[[ EXTRACTED DATA open ]]

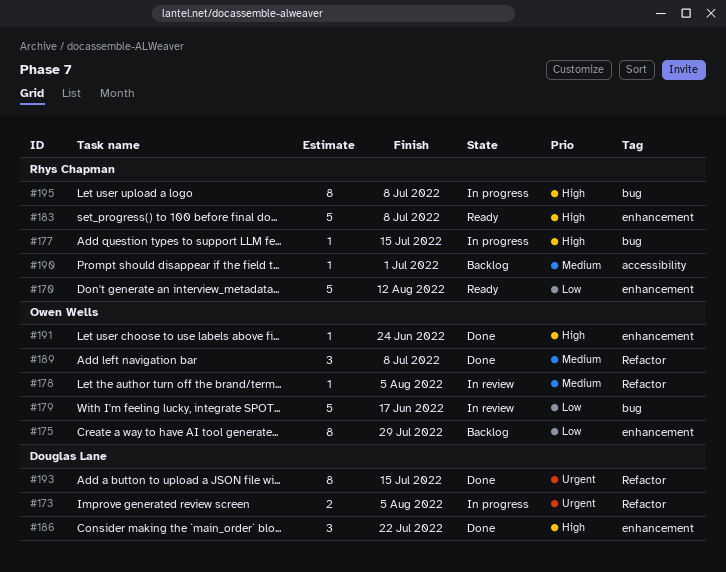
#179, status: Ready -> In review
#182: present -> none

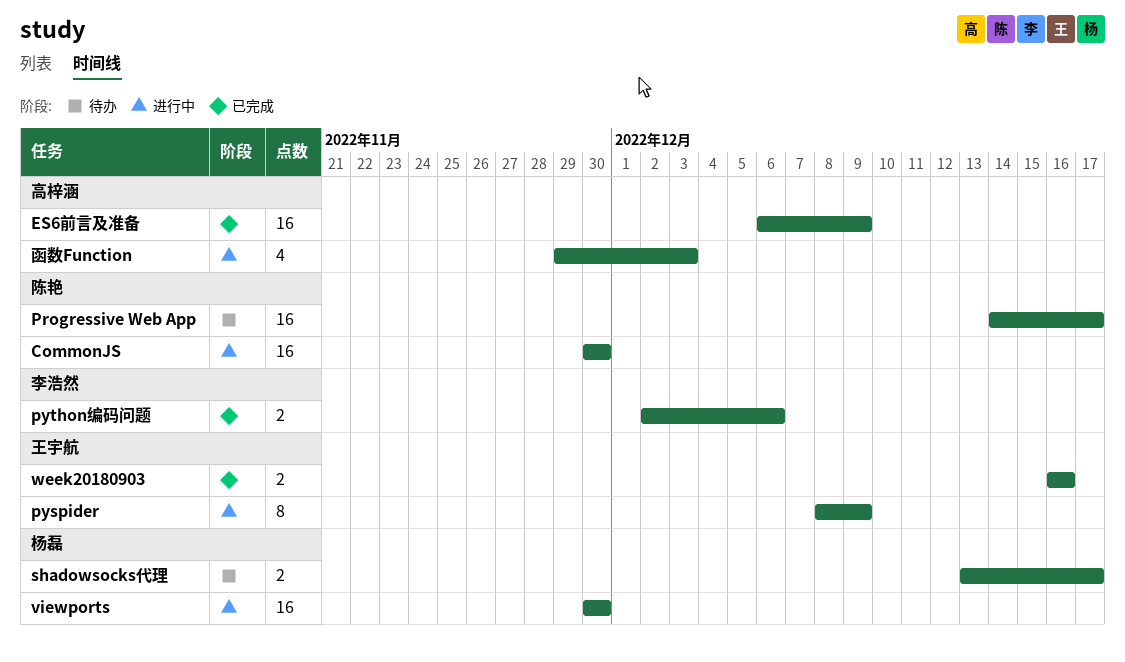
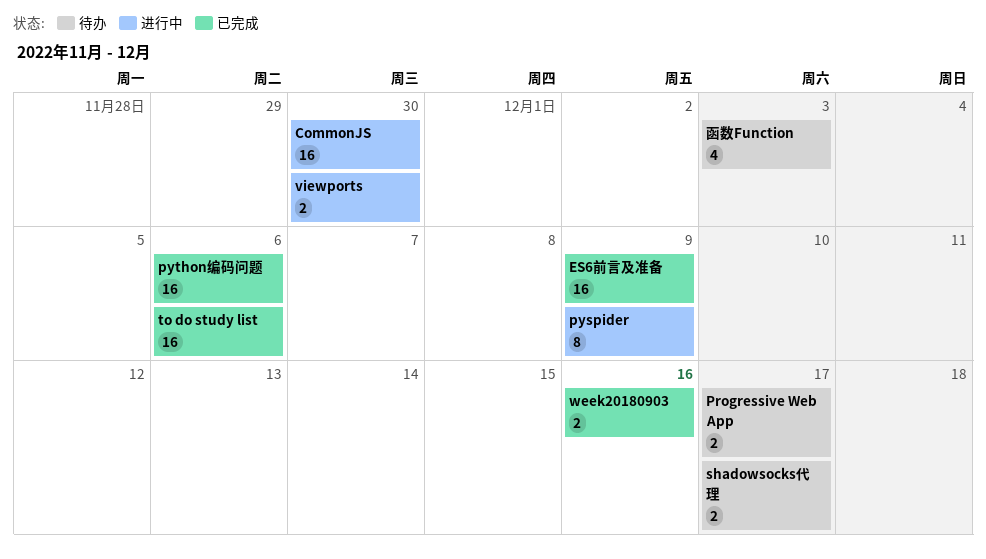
Progressive Web App, estimate: 16 -> 2
python编码问题, estimate: 2 -> 16
to do study list: none -> present
viewports, estimate: 16 -> 2
函数Function, status: 进行中 -> 待办

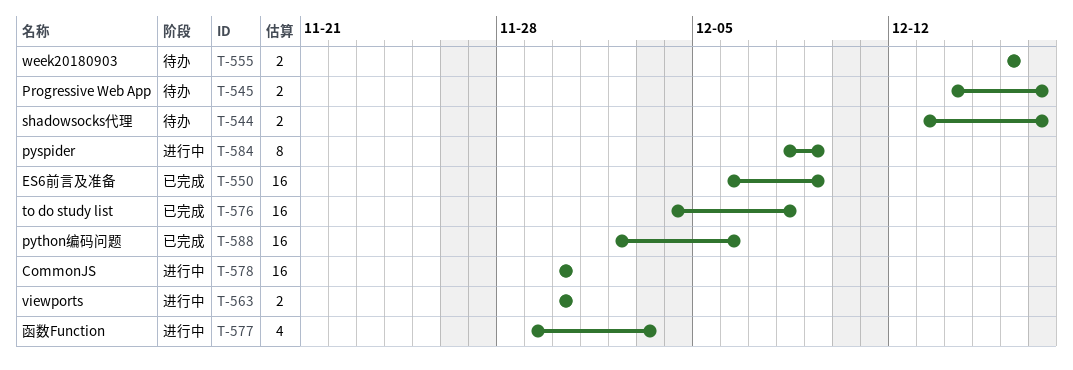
to do study list, due: Dec 6 -> Dec 8
week20180903, status: 已完成 -> 待办
函数Function, status: 待办 -> 进行中

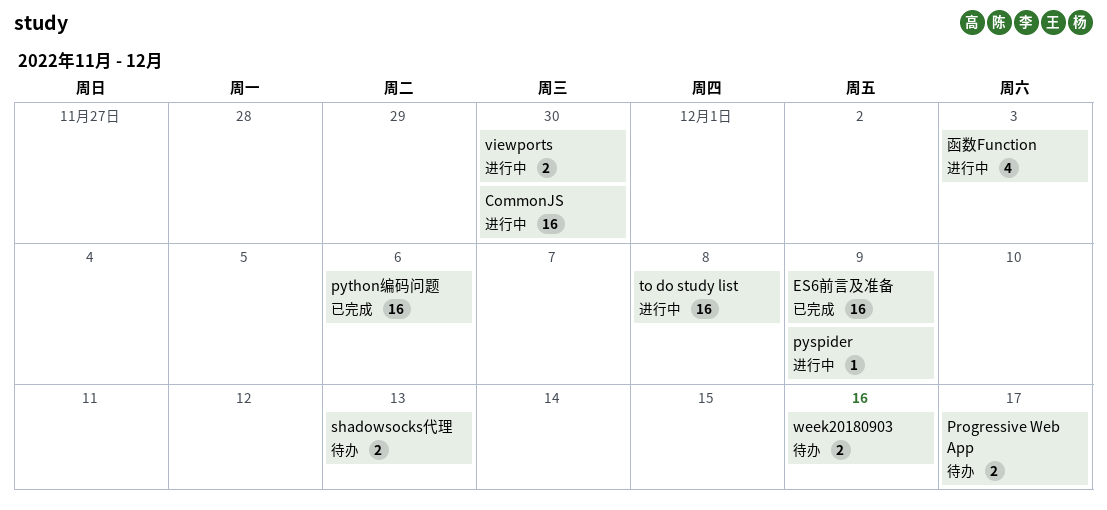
pyspider, estimate: 8 -> 1
shadowsocks代理, due: Dec 17 -> Dec 13
to do study list, status: 已完成 -> 进行中

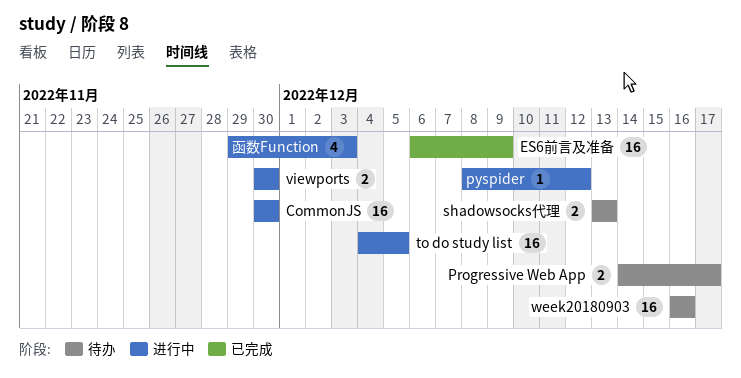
pyspider, due: Dec 9 -> Dec 12
python编码问题: present -> none
to do study list, due: Dec 8 -> Dec 5
week20180903, estimate: 2 -> 16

[[ EXTRACTED DATA closed ]]

## EXERCISE DETAILS
Collect each line above holding the string "present".

## FINISHED EXERCISE
#182: present -> none
to do study list: none -> present
python编码问题: present -> none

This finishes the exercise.